▶ Extrait du document:

|---|

ASSOCIATION V-W, prise en la personne de sa Présidente Mme O U

Décision déférée à la cour : Jugement rendu le 13 Décembre 2010 par le Conseil de Prud’hommes – Formation paritaire de MANTES LA JOLIE

Section : Activités diverses

N° RG : 10/00587

Copies exécutoires délivrées à :

Me Michel HENRY

Me Richard MALKA

Copies certifiées conformes délivrées à :

R F épouse B

ASSOCIATION V-W, prise en la personne de sa Présidente Mme O U

Monsieur le PROCUREUR GÉNÉRAL près la cour d’appel de Versailles

le :

RÉPUBLIQUE FRANÇAISE

AU NOM DU PEUPLE FRANÇAIS

LE VINGT SEPT OCTOBRE DEUX MILLE ONZE,

La cour d’appel de VERSAILLES, a rendu l’arrêt suivant dans l’affaire entre :

Madame R F épouse B

XXX

XXX

Comparante en personne, assistée de Me Michel HENRY, avocat au barreau de PARIS

APPELANTE

****************

ASSOCIATION V-W, prise en la personne de sa Présidente Mme O U

XXX

XXX

Comparante en personne, assistée de Me Richard MALKA, avocat au barreau de PARIS et de Me Louis GAYON, avocat au barreau de PARIS

INTIMEE

****************

MONSIEUR LE PROCUREUR GENERAL près la cour d’appel de VERSAILLES en la personne de Monsieur P Q, XXX

PARTIE JOINTE

****************

Composition de la cour :

L’affaire a été débattue le 12 Septembre 2011, en audience publique, devant la cour composée de :

Madame Marie-Noëlle ROBERT, Présidente,

Madame Sylvie BOURGOGNE, conseiller,

Madame Marie-Andrée BAUMANN, Conseiller,

qui en ont délibéré,

Greffier, lors des débats : Madame Claudine AUBERT

Exposé du litige

Suivant contrat à durée indéterminée du 1er janvier 1997, lequel faisait suite à un emploi solidarité du 6 décembre 1991 au 6 juin 1992 et à un contrat de qualification du 1er décembre 1993 au 30 novembre 1995, Mme F épouse B a été engagée en qualité d’éducatrice de jeunes enfants exerçant les fonctions de directrice adjointe de la crèche et de la halte garderie V W.

|---|

▶ Lignes fournies:

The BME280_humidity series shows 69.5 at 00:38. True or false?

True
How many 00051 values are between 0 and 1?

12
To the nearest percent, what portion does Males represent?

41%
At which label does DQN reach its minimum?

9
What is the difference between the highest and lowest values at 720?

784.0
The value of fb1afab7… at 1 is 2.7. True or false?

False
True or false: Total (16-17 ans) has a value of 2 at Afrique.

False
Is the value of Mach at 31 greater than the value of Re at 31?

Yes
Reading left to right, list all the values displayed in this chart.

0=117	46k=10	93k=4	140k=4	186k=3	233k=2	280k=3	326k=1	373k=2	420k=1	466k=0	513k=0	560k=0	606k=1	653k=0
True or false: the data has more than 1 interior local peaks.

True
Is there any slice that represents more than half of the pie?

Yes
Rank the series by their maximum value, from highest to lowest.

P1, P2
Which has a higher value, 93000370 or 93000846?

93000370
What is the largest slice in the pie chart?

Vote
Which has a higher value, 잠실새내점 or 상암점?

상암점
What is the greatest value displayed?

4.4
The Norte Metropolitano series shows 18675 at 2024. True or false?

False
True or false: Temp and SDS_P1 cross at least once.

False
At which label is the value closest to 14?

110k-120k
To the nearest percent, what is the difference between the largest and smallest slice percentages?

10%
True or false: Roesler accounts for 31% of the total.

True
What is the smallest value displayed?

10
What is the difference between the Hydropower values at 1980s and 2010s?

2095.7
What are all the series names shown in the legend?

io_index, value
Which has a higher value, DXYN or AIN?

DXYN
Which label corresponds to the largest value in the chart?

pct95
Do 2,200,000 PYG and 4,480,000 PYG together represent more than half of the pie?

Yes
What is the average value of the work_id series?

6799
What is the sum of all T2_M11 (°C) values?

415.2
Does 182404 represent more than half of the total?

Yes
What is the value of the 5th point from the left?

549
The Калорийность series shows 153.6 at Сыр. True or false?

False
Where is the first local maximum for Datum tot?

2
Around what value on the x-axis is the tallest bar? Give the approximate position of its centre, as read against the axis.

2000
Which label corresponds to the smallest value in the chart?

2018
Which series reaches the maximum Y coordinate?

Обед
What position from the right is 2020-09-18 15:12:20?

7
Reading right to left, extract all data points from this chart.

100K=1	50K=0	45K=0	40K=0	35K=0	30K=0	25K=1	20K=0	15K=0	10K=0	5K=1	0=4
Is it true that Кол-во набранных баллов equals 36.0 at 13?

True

|---|

▶ Tâche à réaliser: Prolongez l'arrêt de la cour d'appel de Versailles en poursuivant l'exposé du litige à partir de sa dernière phrase.

▶ Réponse:
La convention collective nationale des établissements privés d’hospitalisation, de soins, de cure et de garde à but non lucratif du 31 octobre 1951 régissait les relations contractuelles.

Par ailleurs, l’établissement était doté d’un règlement intérieur prévoyant notamment un principe de neutralité dans l’exercice de ses tâches par le personnel.

En mai 2003, Mme F épouse B a bénéficié d’un congé maternité suivi d’un congé parental jusqu’au 8 décembre 2008.

Elle a été convoquée par lettre du 9 décembre 2008 à un entretien préalable, fixé le 18 décembre suivant, en vue de son éventuel licenciement, avec mise à pied à titre conservatoire, et licenciée le 19 décembre 2008 pour faute grave.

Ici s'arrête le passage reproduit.